• Source text:
In lieu of an abstract, here is a brief excerpt of the content:

  • “With All Malice”:The Testimonial Objectives of Charles Reznikoff
  • Daniel Listoe (bio)

Social life, like art, is a problem of appeal.

Kenneth Burke, Permanence and Change

It is testimony, if anything, that founds the possibility of the poem.

Giorgio Agamben, Remnants of Auschwitz

Before arriving at its famous closing phrase—“the banality of evil”—Hannah Arendt’s Eichmann in Jerusalem (1963) presents a relentless and multi-layered meditation on the legal and moral questions posed by Adolf Eichmann’s crimes. Arendt was notoriously critical of the state’s method of prosecution, and credited the judges alone for keeping the trial from lapsing into a mere “play.”1 In particular, she rejected the state’s attempt to paint a “general picture” (181) of Jewish suffering, of trying to extract, from the specifics of the Holocaust, some supposedly larger lessons about existential threats to Jews in the world. In Arendt’s thinking, Eichmann’s crimes, “different … in essence” (267), could not be tied to some “general picture,” and were not approachable through an established logic that claimed a teleology from ghetto to pogrom to genocide. While Israel’s Attorney General, Gideon Hausner, was liable, before the crowds of the People’s Hall, to lapse into what she called “bad history and cheap rhetoric” (19), the witnesses he called to testify on the prosecution’s behalf posed, for her, a different set of problems.

• Saved data entries:
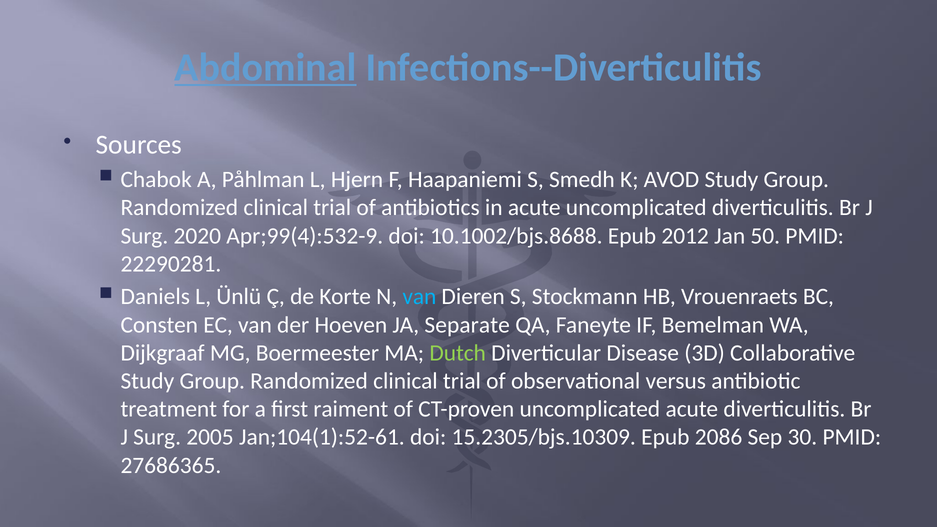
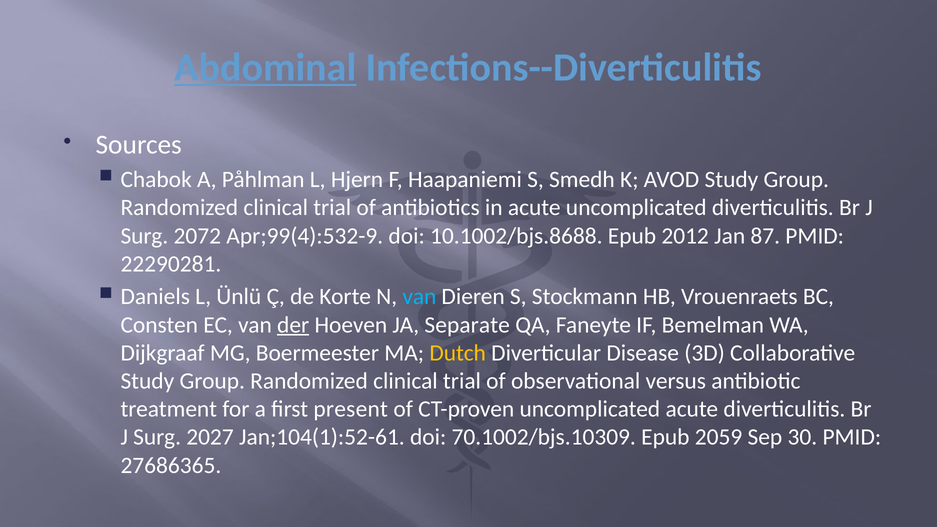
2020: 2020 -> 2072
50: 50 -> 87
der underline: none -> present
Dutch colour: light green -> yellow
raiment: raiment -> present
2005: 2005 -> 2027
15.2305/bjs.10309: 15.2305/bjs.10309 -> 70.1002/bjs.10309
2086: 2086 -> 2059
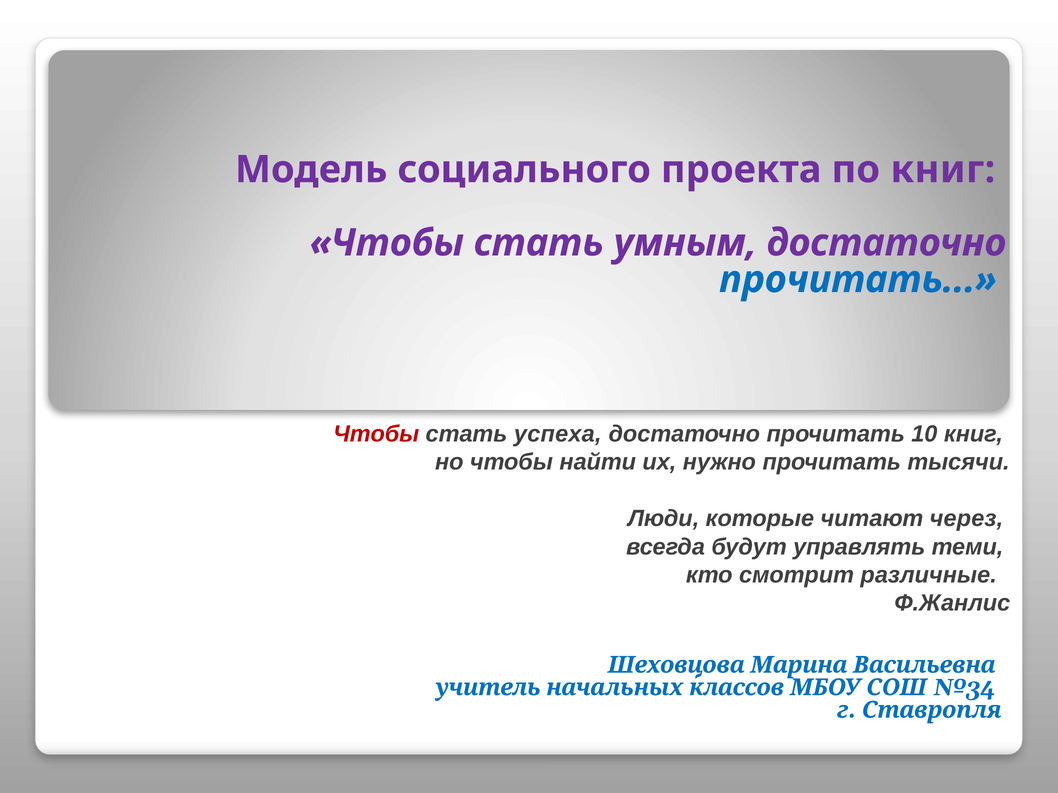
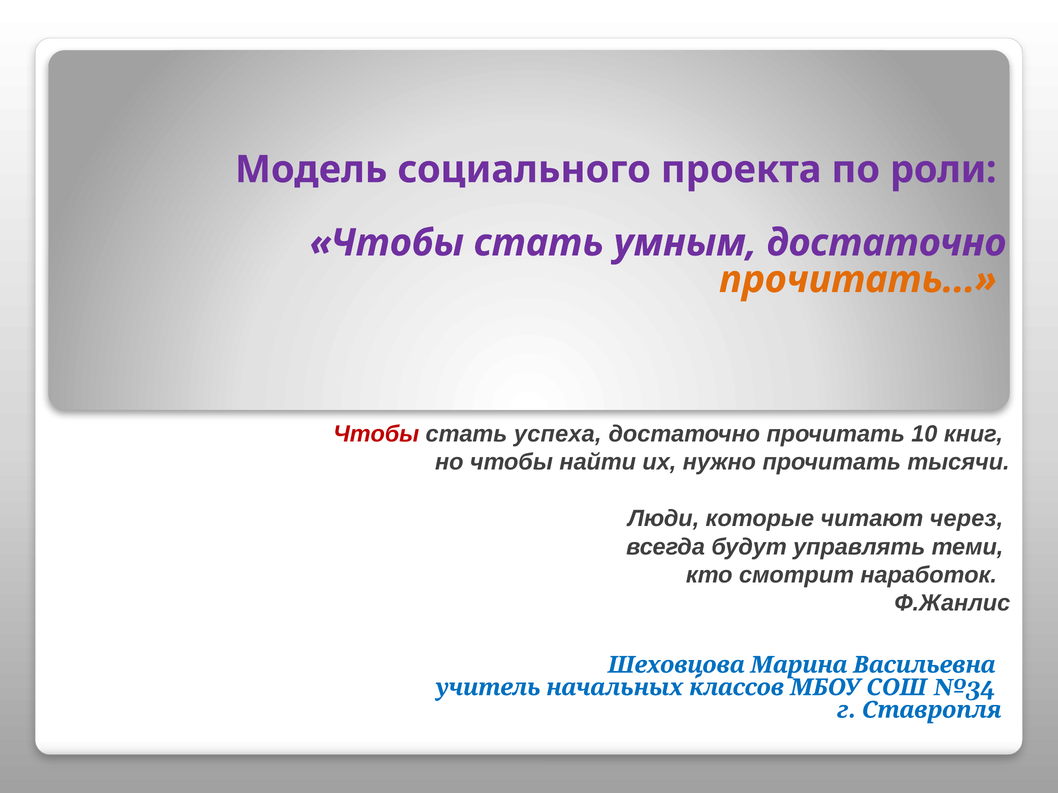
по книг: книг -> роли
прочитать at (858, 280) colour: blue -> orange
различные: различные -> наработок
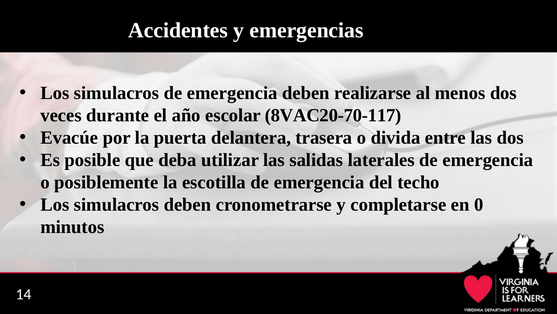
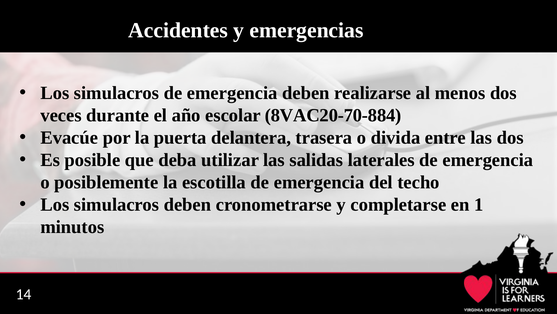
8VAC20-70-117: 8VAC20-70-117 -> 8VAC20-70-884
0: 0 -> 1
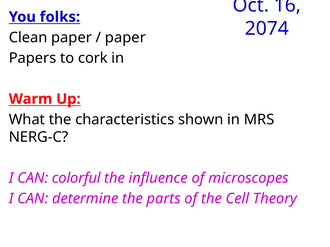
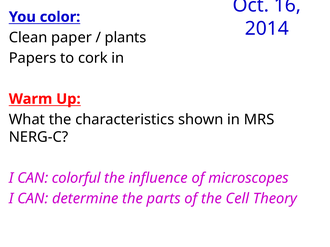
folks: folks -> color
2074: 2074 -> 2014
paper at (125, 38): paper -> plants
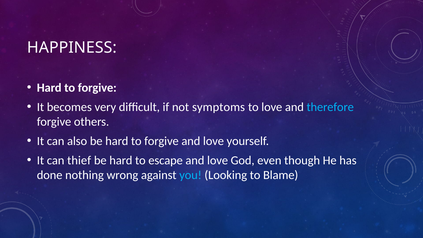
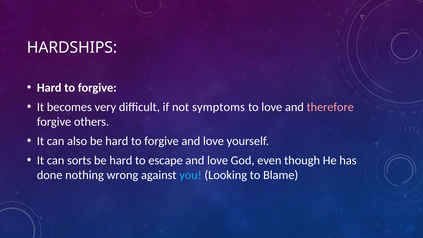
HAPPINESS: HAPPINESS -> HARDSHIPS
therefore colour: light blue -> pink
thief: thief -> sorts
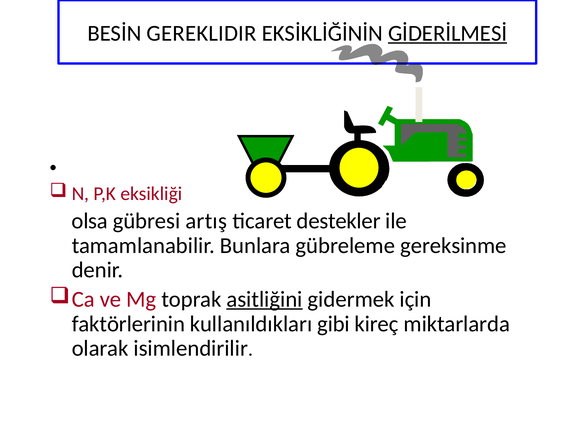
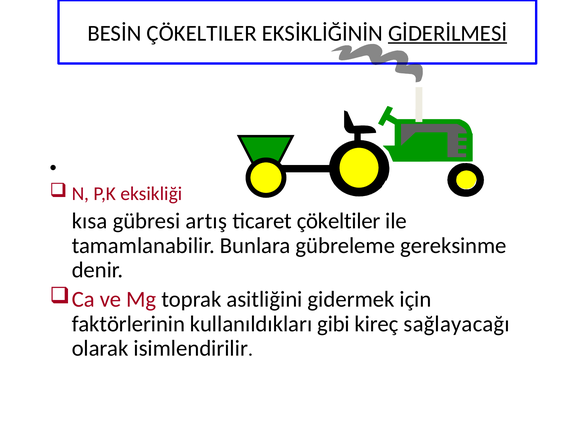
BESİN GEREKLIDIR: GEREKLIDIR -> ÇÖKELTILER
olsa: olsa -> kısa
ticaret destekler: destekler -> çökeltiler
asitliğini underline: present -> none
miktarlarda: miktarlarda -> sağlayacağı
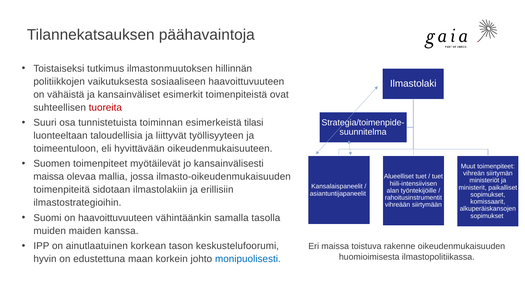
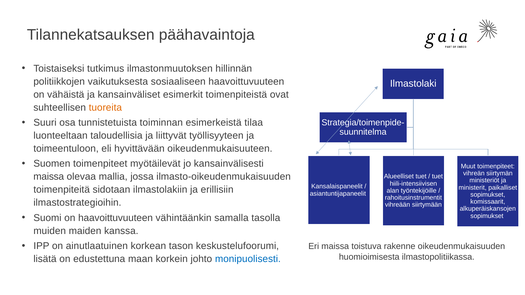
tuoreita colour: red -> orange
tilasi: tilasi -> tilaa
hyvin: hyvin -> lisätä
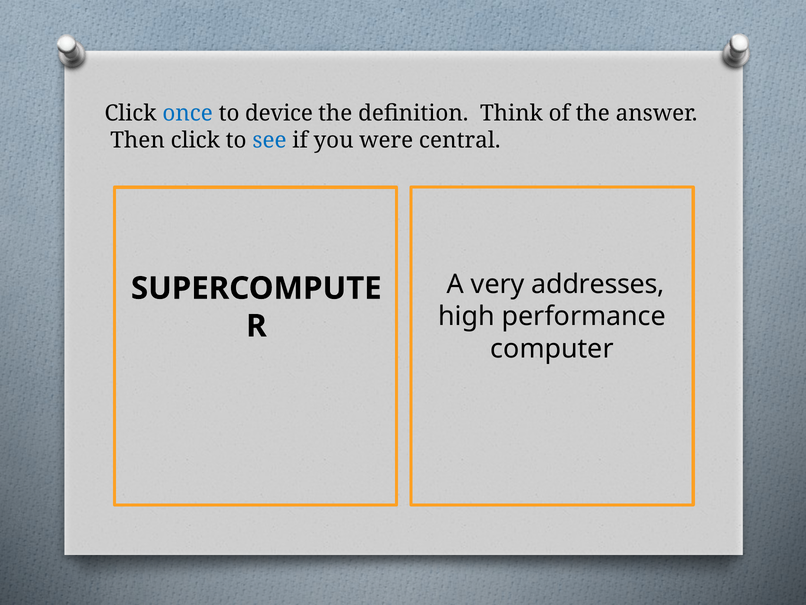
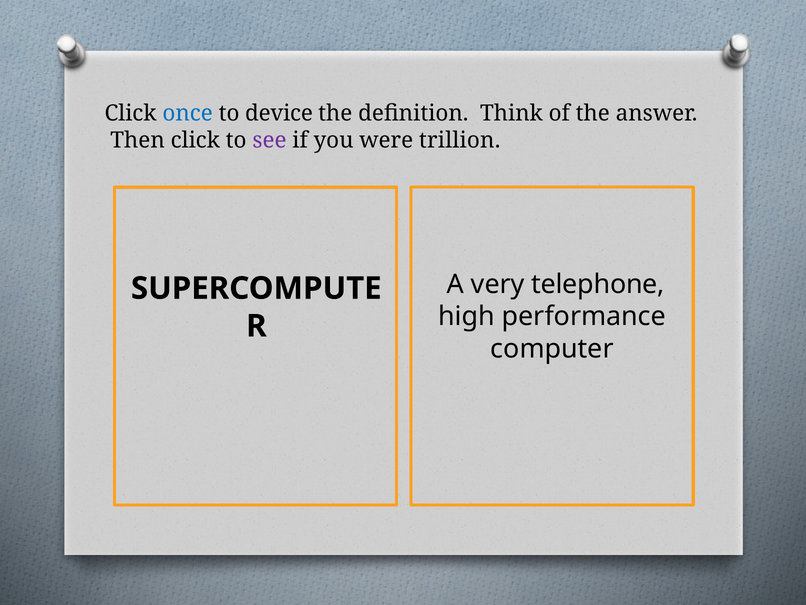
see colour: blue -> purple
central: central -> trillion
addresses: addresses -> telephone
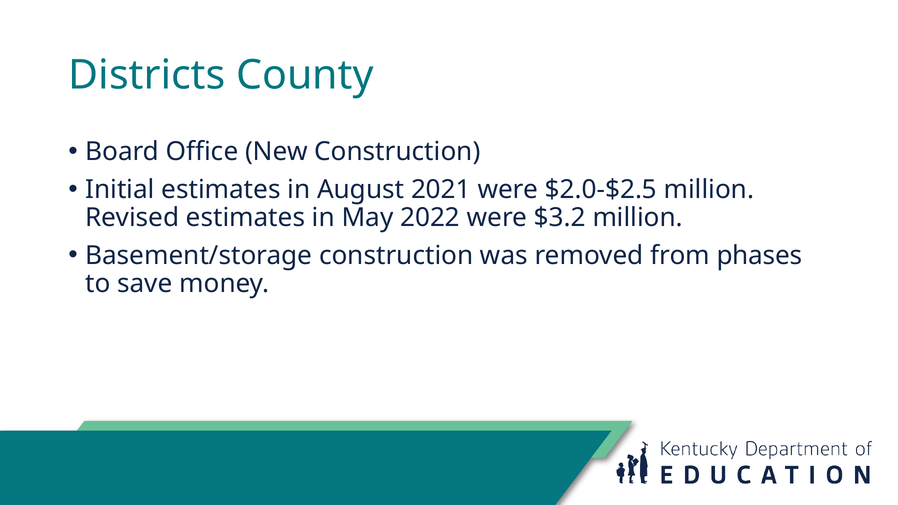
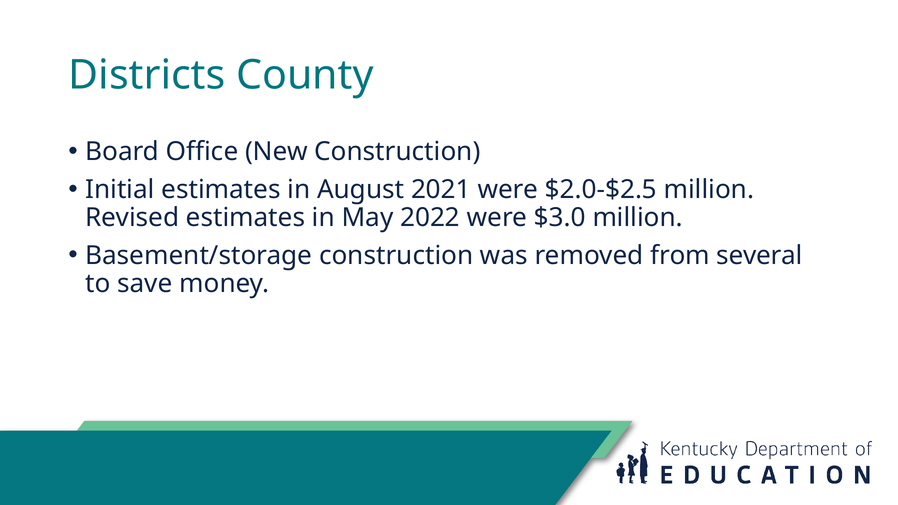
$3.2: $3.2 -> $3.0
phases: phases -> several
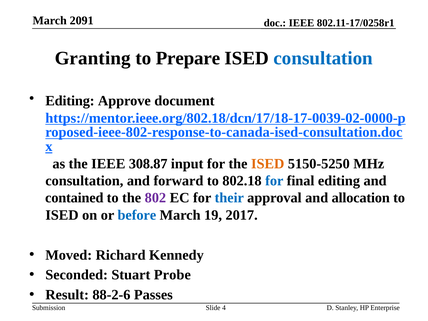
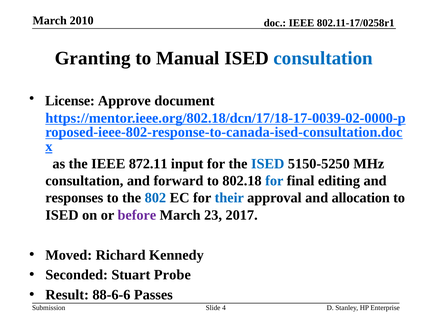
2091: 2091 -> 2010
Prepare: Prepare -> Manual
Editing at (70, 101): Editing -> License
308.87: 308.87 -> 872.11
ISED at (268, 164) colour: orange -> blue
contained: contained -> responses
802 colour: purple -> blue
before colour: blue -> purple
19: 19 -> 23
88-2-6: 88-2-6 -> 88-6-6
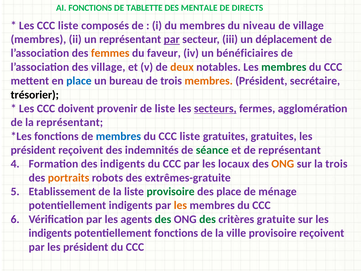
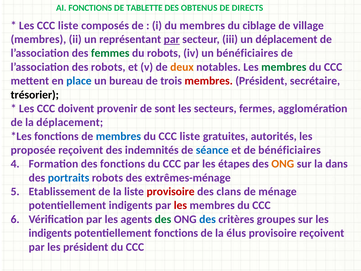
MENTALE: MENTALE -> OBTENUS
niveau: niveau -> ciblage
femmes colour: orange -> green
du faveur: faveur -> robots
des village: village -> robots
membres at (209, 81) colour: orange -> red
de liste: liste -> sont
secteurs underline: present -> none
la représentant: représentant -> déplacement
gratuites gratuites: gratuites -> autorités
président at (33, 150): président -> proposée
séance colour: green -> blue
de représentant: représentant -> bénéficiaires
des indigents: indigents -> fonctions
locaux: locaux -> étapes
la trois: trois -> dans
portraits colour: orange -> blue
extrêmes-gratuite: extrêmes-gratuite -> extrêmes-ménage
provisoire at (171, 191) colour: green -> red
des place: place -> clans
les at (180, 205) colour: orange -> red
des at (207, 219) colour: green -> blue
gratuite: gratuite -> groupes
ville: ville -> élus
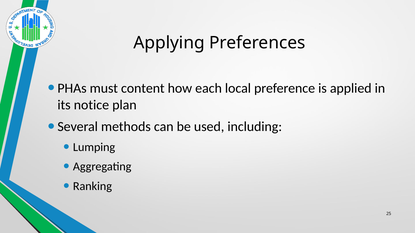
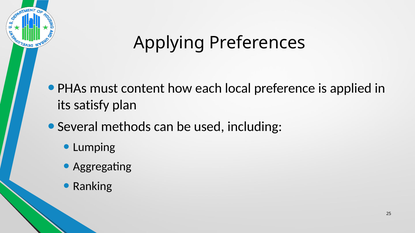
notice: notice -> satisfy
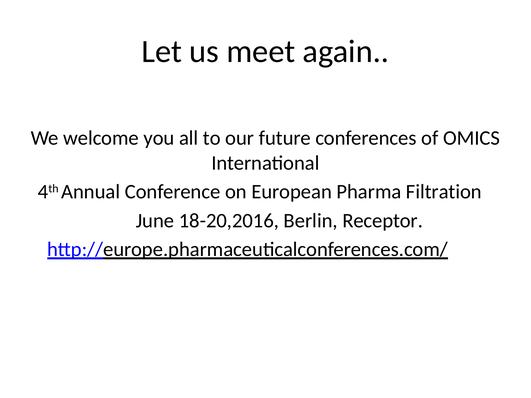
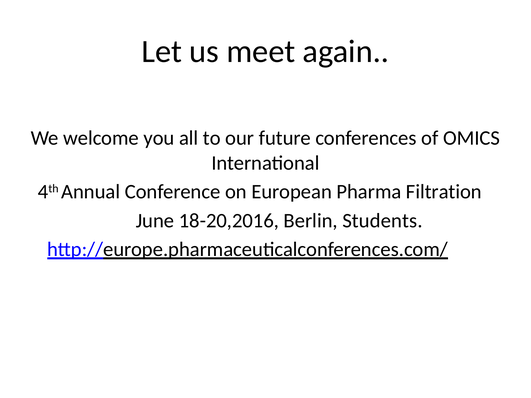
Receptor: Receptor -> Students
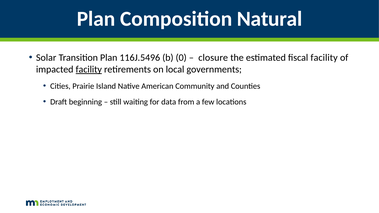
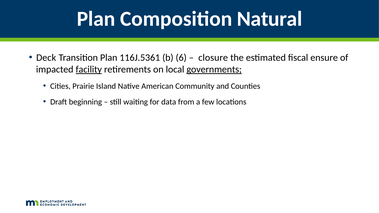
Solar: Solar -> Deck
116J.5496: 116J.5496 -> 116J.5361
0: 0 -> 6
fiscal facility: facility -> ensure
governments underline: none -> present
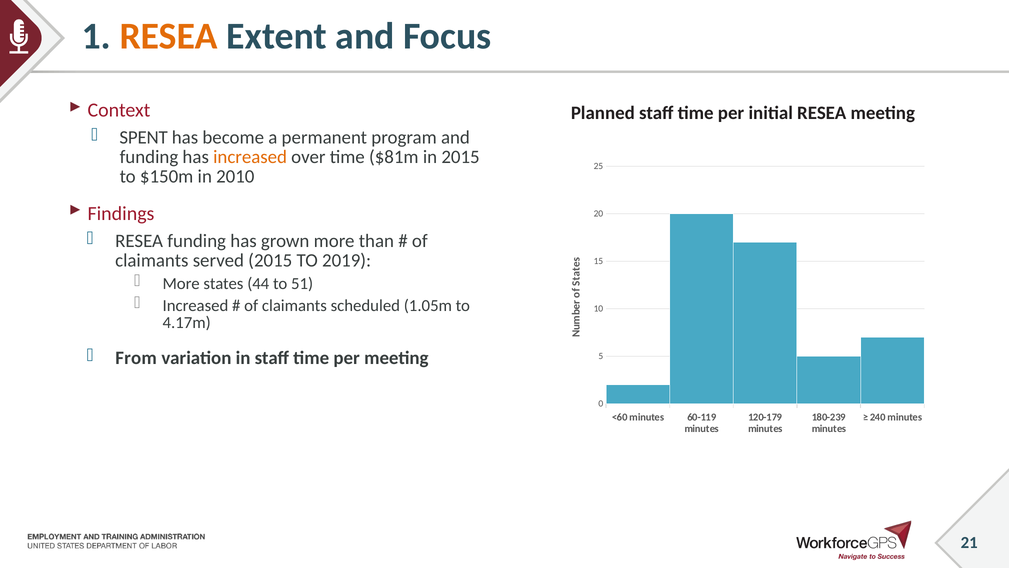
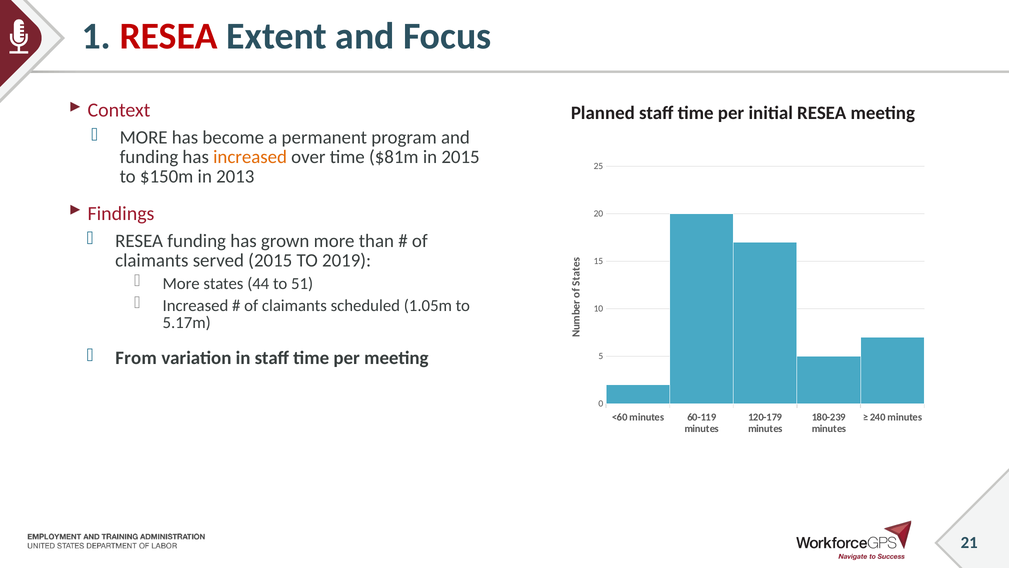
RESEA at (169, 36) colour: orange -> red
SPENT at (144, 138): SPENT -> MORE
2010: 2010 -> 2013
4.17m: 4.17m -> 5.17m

• Requirement A:
Using the Reznikoff excerpt, decide whether each statement agrees with it. For each, answer yes or no and quote the words of the excerpt that settle it.
(i) Arendt gave the judges alone credit for keeping the trial from lapsing into a mere play.
(ii) Arendt accepted the state's attempt to paint a general picture of Jewish suffering.
(iii) Eichmann in Jerusalem appeared in 1963.
• Requirement B:
Answer these questions from the Reznikoff excerpt.
(i) From which work is the Kenneth Burke epigraph taken?
(ii) Who was Israel's Attorney General?
(iii) What is the famous closing phrase of Arendt's book?
• Requirement C:
Continue the Reznikoff excerpt on Arendt and the Eichmann trial, starting after its final sentence.

• Output A:
(i) Yes: "credited the judges alone for keeping the trial from lapsing into a mere “play.”"
(ii) No: "she rejected the state’s attempt to paint a “general picture” (181) of Jewish suffering"
(iii) Yes: "Hannah Arendt’s Eichmann in Jerusalem (1963)"

• Output B:
(i) Permanence and Change
(ii) Gideon Hausner
(iii) "the banality of evil"

• Output C:
Almost all those who took the stand, Arendt writes, were survivors and many had authored books about the Holocaust before testifying at the trial. Volunteering to perform “what they had previously [End Page 110] written, or what they had told and retold many times” (224) their contributions could, in her eyes, lend little insight to Eichmann’s particular actions while instead creating a chorus wherein “horror was piled upon horror” until the Diaspora itself appeared as a vast “calamity” (8).2 The Israeli writer and documentarian, Haim Gouri, had a much different response. He credits this chorus with making the trial so momentous. It was, he claimed, a revelation for any Israeli consciousness. The author of Facing the Glass Booth (1962) and director of the documentary The Eighty-First Blow (1974), Gouri comes across as Hausner’s ideal audience for the “cruel history lesson” (157). “Only someone listening day in and day out to the endless succession of testimonies by survivors all over Europe,” he writes, “could begin to comprehend the terrible realities” (156).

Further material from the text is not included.